The problem | Here is a listing. Write it all out again exactly, but not its pictures.

Data to process |
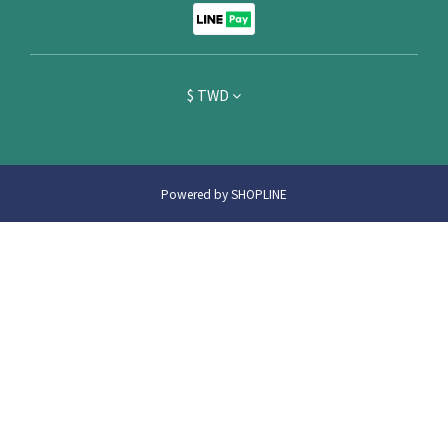
$
TWD
Powered by SHOPLINE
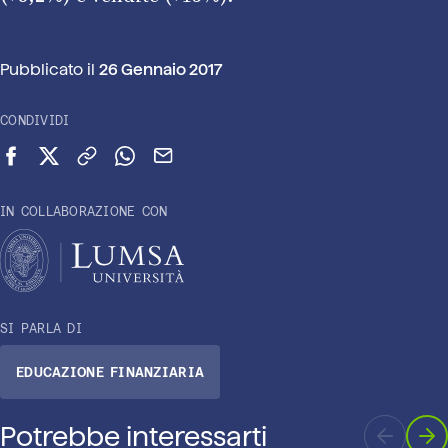
Pubblicato il
26 Gennaio 2017
CONDIVIDI
Condividi su Facebook
Condividi su X (Twitter)
Copia link
Condividi su WhatsApp
Invia via email
IN COLLABORAZIONE CON
SI PARLA DI
EDUCAZIONE FINANZIARIA
Potrebbe interessarti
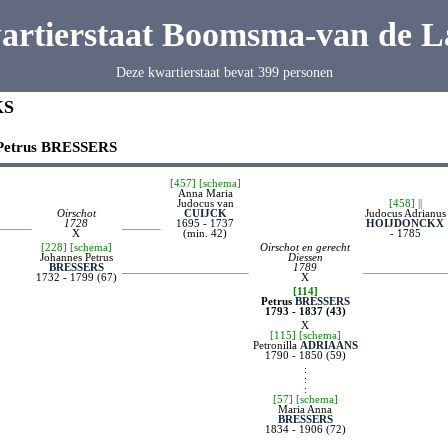
artierstaat Boomsma-van de L
Deze kwartierstaat bevat 399 personen
KS
Petrus
BRESSERS
[457]
[schema]
Anna Maria
Judocus van
[458]
||
Oirschot
CUIJCK
Judocus Adrianus
1728
1695 - 1737
HOIJDONCKX
X
(min. 42)
- 1785
[228]
[schema]
Oirschot en gerecht
Johannes Petrus
Diessen
BRESSERS
1789
1732 - 1799 (67)
X
[114]
Petrus
BRESSERS
1793 - 1837 (43)
X
[115]
[schema]
Petronilla
ADRIAANS
1790 - 1850 (59)
:
:
:
[57]
[schema]
Maria Anna
BRESSERS
1834 - 1906 (72)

Expected answer |
$
TWD
Powered by SHOPLINE
Pubblicato il
26 Gennaio 2017
CONDIVIDI
Condividi su Facebook
Condividi su X (Twitter)
Copia link
Condividi su WhatsApp
Invia via email
IN COLLABORAZIONE CON
SI PARLA DI
EDUCAZIONE FINANZIARIA
Potrebbe interessarti
artierstaat Boomsma-van de L
Deze kwartierstaat bevat 399 personen
KS
Petrus
BRESSERS
[457]
[schema]
Anna Maria
Judocus van
[458]
||
Oirschot
CUIJCK
Judocus Adrianus
1728
1695 - 1737
HOIJDONCKX
X
(min. 42)
- 1785
[228]
[schema]
Oirschot en gerecht
Johannes Petrus
Diessen
BRESSERS
1789
1732 - 1799 (67)
X
[114]
Petrus
BRESSERS
1793 - 1837 (43)
X
[115]
[schema]
Petronilla
ADRIAANS
1790 - 1850 (59)
:
:
:
[57]
[schema]
Maria Anna
BRESSERS
1834 - 1906 (72)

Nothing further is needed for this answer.